Más que un acto administrativo, el traslado representa un momento decisivo en la relación entre ciencia, patrimonio y comunidades originarias. Por primera vez desde 1985, el niño del Aconcagua comienza a ser reconocido de manera institucional como lo que siempre fue para las comunidades: un ser humano, un mensajero del pasado, un ancestro que merece descansar en su morada sagrada.
El rescate de la momia del Aconcagua ocurrió en otro tiempo, cuando nuestras preguntas eran distintas y la sensibilidad hacia estos temas estaba recién naciendo. Hoy, cuatro décadas después, sabemos que la ciencia —tan poderosa, tan necesaria— no puede avanzar en soledad. En América, a diferencia de lo que ocurre en gran parte de Europa o Asia Menor, los objetos arqueológicos no pertenecen a culturas extinguidas: pertenecen a mundos que siguen existiendo, con personas que se reconocen en ellos, que los sienten familiares, que los lloran o los celebran.
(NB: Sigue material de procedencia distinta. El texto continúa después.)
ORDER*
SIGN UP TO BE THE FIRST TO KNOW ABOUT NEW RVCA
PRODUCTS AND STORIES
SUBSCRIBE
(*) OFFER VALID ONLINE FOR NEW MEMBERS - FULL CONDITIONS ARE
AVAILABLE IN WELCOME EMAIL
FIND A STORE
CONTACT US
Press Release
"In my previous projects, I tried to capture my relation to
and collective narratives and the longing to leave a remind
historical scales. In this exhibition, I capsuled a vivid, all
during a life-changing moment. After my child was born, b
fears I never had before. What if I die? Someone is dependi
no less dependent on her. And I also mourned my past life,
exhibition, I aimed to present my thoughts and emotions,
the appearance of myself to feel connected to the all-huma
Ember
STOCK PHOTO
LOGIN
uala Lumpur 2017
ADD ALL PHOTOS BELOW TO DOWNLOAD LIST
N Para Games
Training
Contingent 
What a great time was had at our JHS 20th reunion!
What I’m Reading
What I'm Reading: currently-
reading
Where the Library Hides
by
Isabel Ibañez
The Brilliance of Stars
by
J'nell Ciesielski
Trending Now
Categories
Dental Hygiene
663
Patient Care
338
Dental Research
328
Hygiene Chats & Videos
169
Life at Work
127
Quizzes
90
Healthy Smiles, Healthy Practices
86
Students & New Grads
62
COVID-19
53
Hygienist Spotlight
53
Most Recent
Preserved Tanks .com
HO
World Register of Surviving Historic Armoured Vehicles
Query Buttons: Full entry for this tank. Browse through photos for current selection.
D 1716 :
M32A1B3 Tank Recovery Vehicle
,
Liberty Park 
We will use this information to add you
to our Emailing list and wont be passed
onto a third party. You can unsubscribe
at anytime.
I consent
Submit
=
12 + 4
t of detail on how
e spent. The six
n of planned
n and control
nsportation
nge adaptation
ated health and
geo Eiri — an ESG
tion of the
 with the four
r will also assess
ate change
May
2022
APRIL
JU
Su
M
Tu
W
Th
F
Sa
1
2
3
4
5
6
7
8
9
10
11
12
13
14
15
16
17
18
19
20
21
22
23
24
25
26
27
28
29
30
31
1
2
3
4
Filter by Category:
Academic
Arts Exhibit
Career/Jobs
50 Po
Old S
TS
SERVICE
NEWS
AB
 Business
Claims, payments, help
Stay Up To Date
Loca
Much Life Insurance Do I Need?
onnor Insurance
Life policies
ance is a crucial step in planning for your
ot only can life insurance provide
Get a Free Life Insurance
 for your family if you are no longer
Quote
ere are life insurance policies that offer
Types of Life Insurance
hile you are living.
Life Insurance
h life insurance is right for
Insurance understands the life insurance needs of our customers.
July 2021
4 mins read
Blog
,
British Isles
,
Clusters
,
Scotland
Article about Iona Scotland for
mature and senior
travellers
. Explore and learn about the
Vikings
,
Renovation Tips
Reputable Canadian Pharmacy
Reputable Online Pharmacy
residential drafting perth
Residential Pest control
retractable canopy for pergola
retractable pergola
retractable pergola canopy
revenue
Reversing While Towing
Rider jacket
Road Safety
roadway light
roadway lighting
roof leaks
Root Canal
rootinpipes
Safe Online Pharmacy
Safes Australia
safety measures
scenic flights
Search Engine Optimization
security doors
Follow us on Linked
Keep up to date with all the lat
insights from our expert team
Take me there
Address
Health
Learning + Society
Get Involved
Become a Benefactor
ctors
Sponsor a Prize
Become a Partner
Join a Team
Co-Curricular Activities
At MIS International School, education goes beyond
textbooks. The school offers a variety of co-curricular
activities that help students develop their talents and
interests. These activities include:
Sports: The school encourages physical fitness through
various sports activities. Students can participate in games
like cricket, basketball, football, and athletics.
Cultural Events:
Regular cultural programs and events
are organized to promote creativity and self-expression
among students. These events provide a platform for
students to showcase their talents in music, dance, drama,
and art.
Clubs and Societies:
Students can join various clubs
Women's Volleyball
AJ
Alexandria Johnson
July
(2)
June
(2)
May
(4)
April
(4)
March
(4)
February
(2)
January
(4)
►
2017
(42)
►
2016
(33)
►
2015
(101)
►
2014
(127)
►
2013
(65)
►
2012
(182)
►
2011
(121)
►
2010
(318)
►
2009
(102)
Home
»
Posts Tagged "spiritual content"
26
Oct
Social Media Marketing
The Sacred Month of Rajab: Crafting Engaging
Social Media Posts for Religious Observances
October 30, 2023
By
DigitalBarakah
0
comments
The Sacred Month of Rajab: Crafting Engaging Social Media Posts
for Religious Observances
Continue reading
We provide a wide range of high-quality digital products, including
Por eso, cada vez que abrimos una tumba, estudiamos un cuerpo o interpretamos un santuario, entramos en diálogo con algo más que un registro material. Entramos en diálogo con una memoria viva, con una cosmovisión donde las montañas sienten, las piedras hablan, los ancestros acompañan y los niños ofrendados continúan cumpliendo un rol espiritual.
La ciencia puede explicar cómo se construyó un fardo funerario, qué pigmentos se usaron, cuáles eran las rutas del Tawantinsuyu. Pero para comprender por qué alguien subió con un niño hasta las alturas más extremas, por qué lo vistió con las mejores prendas, por qué lo acompañó con miniaturas de oro y de spondylus, necesitamos mirar más allá de lo técnico. Necesitamos reconocer que existió otra forma de entender el mundo, tan legítima como la nuestra, y que aún convive con nosotros.
La restitución de la momia del Aconcagua nos invita a pensar en esa convivencia.
¿Cuál es el destino apropiado para estos seres?
¿Qué voces deben ser escuchadas?
¿Qué significa “custodiar” un patrimonio que, para muchos, no es un objeto sino un pariente?
Estas preguntas no tienen respuestas definitivas, pero sí nos indican una huella, un camino donde la ciencia, el Estado, las comunidades indígenas y la sociedad en su conjunto deban encontrarse, escucharse y aprender mutuamente.
Los adoratorios de altura nos enseñan sobre el pasado, sí. Pero también nos enseñan sobre el presente y la necesidad de : respetar lo sagrado, reconocer la pluralidad de visiones del mundo y reparar la relación con la naturaleza que la modernidad fragmentó.
No se trata de volver atrás, sino de avanzar con la sabiduría de quienes supieron vivir en equilibrio con sus cerros, sus ríos y sus dioses, de quienes mucho tiene que aprender la sociedad “moderna”.
Quizás ese sea el legado más profundo del Aconcagua, el de recordarnos que las montañas no guardan solo historia, sino también humanidad; y que, si sabemos escuchar, todavía pueden mostrarnos un camino hacia una convivencia más justa, sensible y respetuosa con quienes nos precedieron y con quienes seguirán después de nosotros.